Un point a retenu l’attention. Le président biélorusse Alexandre Loukachenko a déclaré que la séquence incluait une simulation de l’emploi d’armes nucléaires tactiques. Le général biélorusse Pavel Muraveiko a déclaré que les manœuvres comprenaient «la planification et l’examen de l’utilisation d’armes nucléaires non stratégiques et l’évaluation et le déploiement du système de missiles mobiles Oreshnik». Moscou a par ailleurs diffusé une vidéo d’un tir de missile hypersonique Zircon depuis une frégate, présenté comme une démonstration de dissuasion.
En toile de fond, les inquiétudes européennes se sont accrues. La Pologne, voisine immédiate, a annoncé avoir abattu des drones russes ayant franchi son espace aérien. Le Premier ministre Donald Tusk a qualifié l’exercice de «très agressif» et a insisté sur sa proximité avec la frontière polonaise.
Des officiers américains invités
La présence d’officiers américains en Biélorussie est un fait inédit depuis 2021. Minsk a diffusé une vidéo montrant deux officiers de l’US Air Force salués par Viktor Khrenin, ministre biélorusse de la Défense. La scène est sous-titrée par cette phrase en anglais: «Nous vous montrerons tout ce qui vous intéresse».

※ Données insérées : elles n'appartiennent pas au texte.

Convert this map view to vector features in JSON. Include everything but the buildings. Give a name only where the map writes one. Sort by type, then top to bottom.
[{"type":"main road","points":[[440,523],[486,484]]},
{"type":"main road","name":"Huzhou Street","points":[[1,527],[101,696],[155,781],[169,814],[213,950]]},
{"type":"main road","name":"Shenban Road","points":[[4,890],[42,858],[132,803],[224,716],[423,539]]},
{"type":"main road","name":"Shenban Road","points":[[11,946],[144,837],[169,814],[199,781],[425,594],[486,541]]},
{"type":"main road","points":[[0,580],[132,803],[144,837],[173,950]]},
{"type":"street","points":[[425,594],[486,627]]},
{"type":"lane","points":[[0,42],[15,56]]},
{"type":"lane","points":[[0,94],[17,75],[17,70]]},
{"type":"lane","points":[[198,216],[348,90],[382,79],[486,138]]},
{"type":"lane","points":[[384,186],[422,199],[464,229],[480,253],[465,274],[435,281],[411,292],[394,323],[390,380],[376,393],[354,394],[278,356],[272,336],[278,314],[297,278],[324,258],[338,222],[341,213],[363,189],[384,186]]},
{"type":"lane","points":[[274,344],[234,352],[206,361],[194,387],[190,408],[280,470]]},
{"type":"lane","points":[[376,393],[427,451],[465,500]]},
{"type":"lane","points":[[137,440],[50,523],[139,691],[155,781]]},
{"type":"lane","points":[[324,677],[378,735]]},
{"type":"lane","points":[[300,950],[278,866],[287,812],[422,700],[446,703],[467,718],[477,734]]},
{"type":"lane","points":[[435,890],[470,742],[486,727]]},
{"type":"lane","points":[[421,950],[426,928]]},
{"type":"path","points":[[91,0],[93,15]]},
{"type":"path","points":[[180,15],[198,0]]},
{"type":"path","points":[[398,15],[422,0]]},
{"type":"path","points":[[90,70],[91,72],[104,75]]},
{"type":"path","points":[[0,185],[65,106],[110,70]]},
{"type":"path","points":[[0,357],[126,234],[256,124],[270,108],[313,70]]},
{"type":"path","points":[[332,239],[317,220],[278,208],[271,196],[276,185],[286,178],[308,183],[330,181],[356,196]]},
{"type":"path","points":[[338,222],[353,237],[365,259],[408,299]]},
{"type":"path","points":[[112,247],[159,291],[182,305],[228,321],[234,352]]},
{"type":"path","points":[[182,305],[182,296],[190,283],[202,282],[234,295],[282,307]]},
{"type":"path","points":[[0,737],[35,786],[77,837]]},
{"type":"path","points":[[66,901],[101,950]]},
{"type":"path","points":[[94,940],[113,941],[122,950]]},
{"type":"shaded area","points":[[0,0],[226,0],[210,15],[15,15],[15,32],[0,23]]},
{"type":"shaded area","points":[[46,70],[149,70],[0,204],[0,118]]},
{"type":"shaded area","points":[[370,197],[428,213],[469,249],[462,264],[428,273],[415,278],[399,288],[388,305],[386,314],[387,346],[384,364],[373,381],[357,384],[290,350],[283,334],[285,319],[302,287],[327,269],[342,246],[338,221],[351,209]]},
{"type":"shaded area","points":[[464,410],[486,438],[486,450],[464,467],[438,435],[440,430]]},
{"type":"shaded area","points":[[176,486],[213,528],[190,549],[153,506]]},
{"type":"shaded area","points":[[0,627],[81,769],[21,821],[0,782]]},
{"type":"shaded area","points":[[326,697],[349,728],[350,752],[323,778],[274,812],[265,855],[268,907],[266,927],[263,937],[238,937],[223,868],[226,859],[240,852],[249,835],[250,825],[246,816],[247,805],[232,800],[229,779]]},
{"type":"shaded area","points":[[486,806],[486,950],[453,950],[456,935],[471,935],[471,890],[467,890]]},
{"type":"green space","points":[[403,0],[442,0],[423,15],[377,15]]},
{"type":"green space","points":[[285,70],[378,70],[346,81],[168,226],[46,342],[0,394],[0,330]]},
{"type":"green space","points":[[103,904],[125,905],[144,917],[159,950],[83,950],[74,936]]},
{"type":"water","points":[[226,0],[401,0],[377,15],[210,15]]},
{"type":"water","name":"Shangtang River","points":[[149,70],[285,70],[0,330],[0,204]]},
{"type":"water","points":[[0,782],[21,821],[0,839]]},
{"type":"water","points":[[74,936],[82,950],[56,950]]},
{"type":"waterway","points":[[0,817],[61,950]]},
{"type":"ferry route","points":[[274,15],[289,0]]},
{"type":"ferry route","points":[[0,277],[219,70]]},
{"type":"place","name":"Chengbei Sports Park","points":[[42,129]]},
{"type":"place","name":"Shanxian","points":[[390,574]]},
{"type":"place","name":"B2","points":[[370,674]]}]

Le Pentagone a confirmé l’information à l’agence de presse Reuters. Ces militaires étaient présents dans le cadre d’une «journée des visiteurs distingués», un format d’observation utilisé lors d’exercices internationaux pour montrer certaines séquences aux délégations invitées. L’objectif est double: surveiller les capacités mises en avant par Moscou et maintenir un canal de communication avec Minsk. Pour Washington, l’événement survient dans un contexte tendu, marqué par des incidents aériens à la frontière polonaise et une guerre toujours active en Ukraine.
La Hongrie, observateur discret
La Hongrie a aussi figuré parmi les trois pays de l’Otan invités comme observateurs, aux côtés des Etats-Unis et de la Turquie.
Budapest n’a pas expliqué publiquement sa présence. Sur le site de son ministère de la Défense, les communiqués de septembre évoquent un exercice national, «Adaptive Hussars 2025», et la coopération avec l’Ohio National Guard. Mais aucune mention de Zapad-2025.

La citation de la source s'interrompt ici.